给定文段:
公共性是西方政治哲学中的一个重要概念,最早可追溯到古希腊城邦的政治生活。在现代社会中,它经常与公共领域、公共价值、公共利益等话语有着理论关联。“公共性具有普遍性”[1],这种“普遍性”辐射社会的方方面面,网络媒体的公共性建构也不例外,在节目内容和传播上遵循公共性的内涵,保护网络用户的公共利益。

伴随着网络平台的攻城略地,网络综艺节目在最近几年野蛮生长、乱象丛生,公共性严重缺位,破坏了网络综艺节目应当承担的公共责任和价值,在价值立场和选择上迷失了方向并陷入困境。从平台来看,平台为了获得更多的流量和注意力,内容制作粗制滥造,标题党炒作随处可见,尤其是偶像养成类节目,强化了外在的重要性,弱化甚至忽视才华、能力和精神,傳达了消极的价值观,为了商业利益而去破坏公共利益。从粉丝来看,粉丝为了追星而沉迷在扭曲的饭圈文化、粉丝文化中,严重影响到年轻人健康人格的形成,也污染了网络生态,到了非整治不可的地步。

娱乐性是网络综艺节目的天然属性,但并不意味着其不承担社会的公共责任。娱乐性和公共性并不冲突,网络综艺节目的意义在于“寓教于乐”,而非“娱乐至死”,所以我们需要积极建构网络综艺节目的公共性。

二、网络综艺节目公共性建构的可能性

网络综艺节目聚集了大量Z世代的年轻粉丝,它与传统电视综艺很重要的区别在于播放媒介的不同,网络综艺节目的互联网播出平台以及衍生出的网络文化、亚文化为公共性的建构提供了可能。

传播学者潘忠党认为传媒公共性是“传媒作为社会公器服务与公共利益的形成与表达的实践逻辑”[2]。从实践逻辑的维度来看,传媒公共性包括:传媒服务的对象必须是公众;传媒作为公众的平台必须开放,其话语必须公开;传媒的使用和运作必须公正。[3]笔者以潘忠党关于传媒公共性的论述作为框架来论证网络综艺节目公共性建构的可能性。

(一)网络综艺节目的公共领域

媒介构建公共性的前提是给用户提供一个可供对话的公共空间,每个用户都可以无差别地自由出入。

题目要求:
(1) 按照给定文段的说法,网络综艺节目与传统电视综艺的一个重要区别在哪里?
(2) 请一字不差地照录给定文段中从“伴随着网络平台的攻城略地,网”起到“用户都可以无差别地自由出入。”止的那一段。

数据记录:
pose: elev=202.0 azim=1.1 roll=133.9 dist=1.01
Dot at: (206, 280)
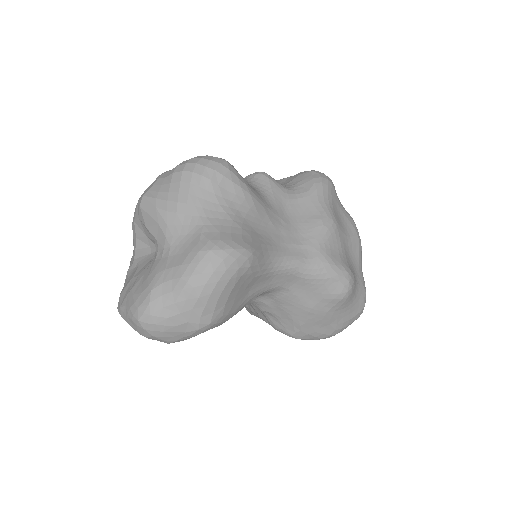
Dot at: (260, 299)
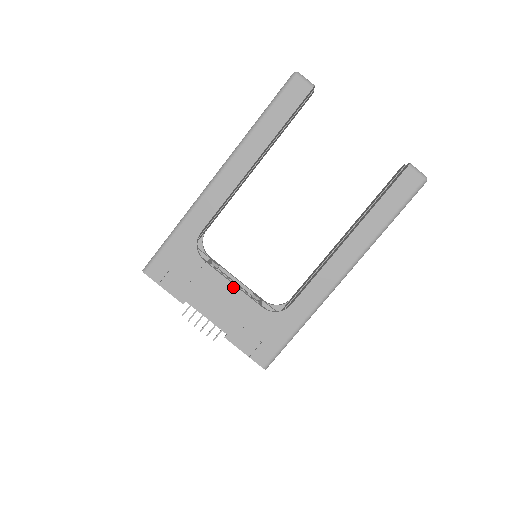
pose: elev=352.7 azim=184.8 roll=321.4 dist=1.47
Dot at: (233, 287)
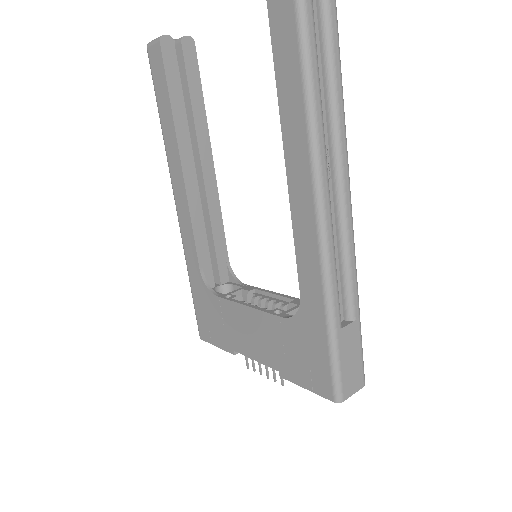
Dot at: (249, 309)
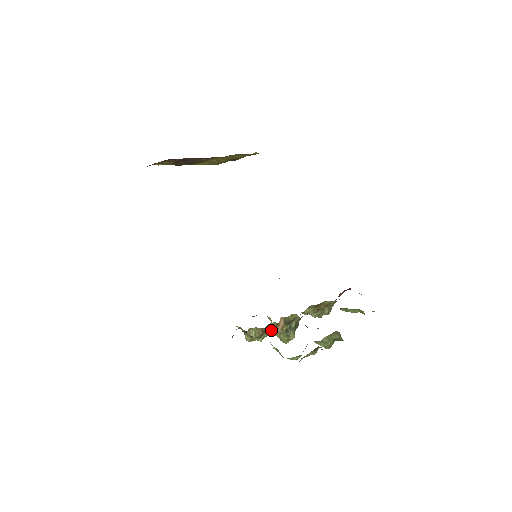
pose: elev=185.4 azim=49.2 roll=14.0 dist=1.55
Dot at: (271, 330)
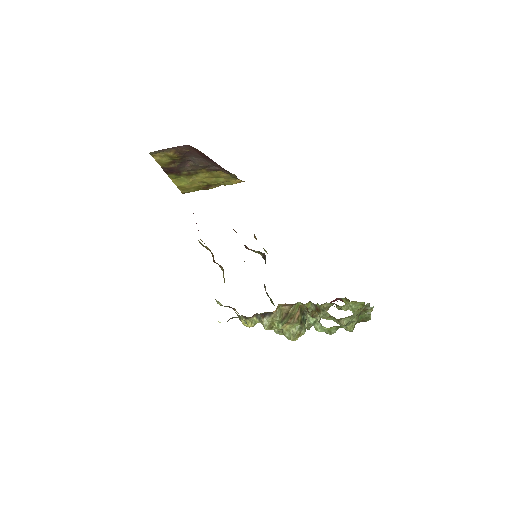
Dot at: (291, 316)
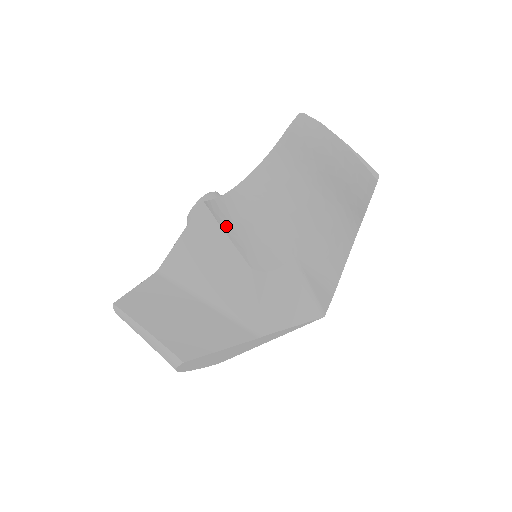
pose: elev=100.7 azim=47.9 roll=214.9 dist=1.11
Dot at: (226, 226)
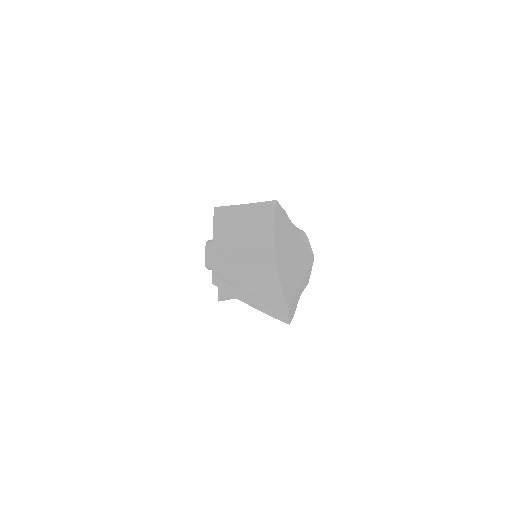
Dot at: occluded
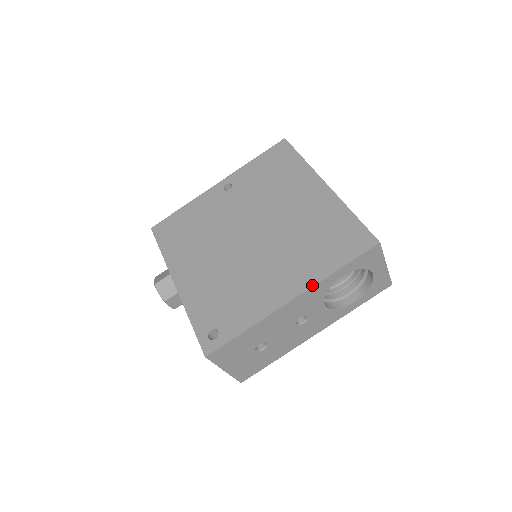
---
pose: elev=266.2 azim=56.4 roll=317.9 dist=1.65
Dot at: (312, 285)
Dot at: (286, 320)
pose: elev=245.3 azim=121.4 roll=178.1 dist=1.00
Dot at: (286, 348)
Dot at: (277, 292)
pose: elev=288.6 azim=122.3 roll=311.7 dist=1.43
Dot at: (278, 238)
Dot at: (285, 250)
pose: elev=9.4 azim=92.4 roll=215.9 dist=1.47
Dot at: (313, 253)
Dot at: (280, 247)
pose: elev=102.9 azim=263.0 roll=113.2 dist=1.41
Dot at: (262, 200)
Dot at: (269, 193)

参考答案:
(1) 在于播放媒介的不同。

(2)
伴随着网络平台的攻城略地,网络综艺节目在最近几年野蛮生长、乱象丛生,公共性严重缺位,破坏了网络综艺节目应当承担的公共责任和价值,在价值立场和选择上迷失了方向并陷入困境。从平台来看,平台为了获得更多的流量和注意力,内容制作粗制滥造,标题党炒作随处可见,尤其是偶像养成类节目,强化了外在的重要性,弱化甚至忽视才华、能力和精神,傳达了消极的价值观,为了商业利益而去破坏公共利益。从粉丝来看,粉丝为了追星而沉迷在扭曲的饭圈文化、粉丝文化中,严重影响到年轻人健康人格的形成,也污染了网络生态,到了非整治不可的地步。

娱乐性是网络综艺节目的天然属性,但并不意味着其不承担社会的公共责任。娱乐性和公共性并不冲突,网络综艺节目的意义在于“寓教于乐”,而非“娱乐至死”,所以我们需要积极建构网络综艺节目的公共性。

二、网络综艺节目公共性建构的可能性

网络综艺节目聚集了大量Z世代的年轻粉丝,它与传统电视综艺很重要的区别在于播放媒介的不同,网络综艺节目的互联网播出平台以及衍生出的网络文化、亚文化为公共性的建构提供了可能。

传播学者潘忠党认为传媒公共性是“传媒作为社会公器服务与公共利益的形成与表达的实践逻辑”[2]。从实践逻辑的维度来看,传媒公共性包括:传媒服务的对象必须是公众;传媒作为公众的平台必须开放,其话语必须公开;传媒的使用和运作必须公正。[3]笔者以潘忠党关于传媒公共性的论述作为框架来论证网络综艺节目公共性建构的可能性。

(一)网络综艺节目的公共领域

媒介构建公共性的前提是给用户提供一个可供对话的公共空间,每个用户都可以无差别地自由出入。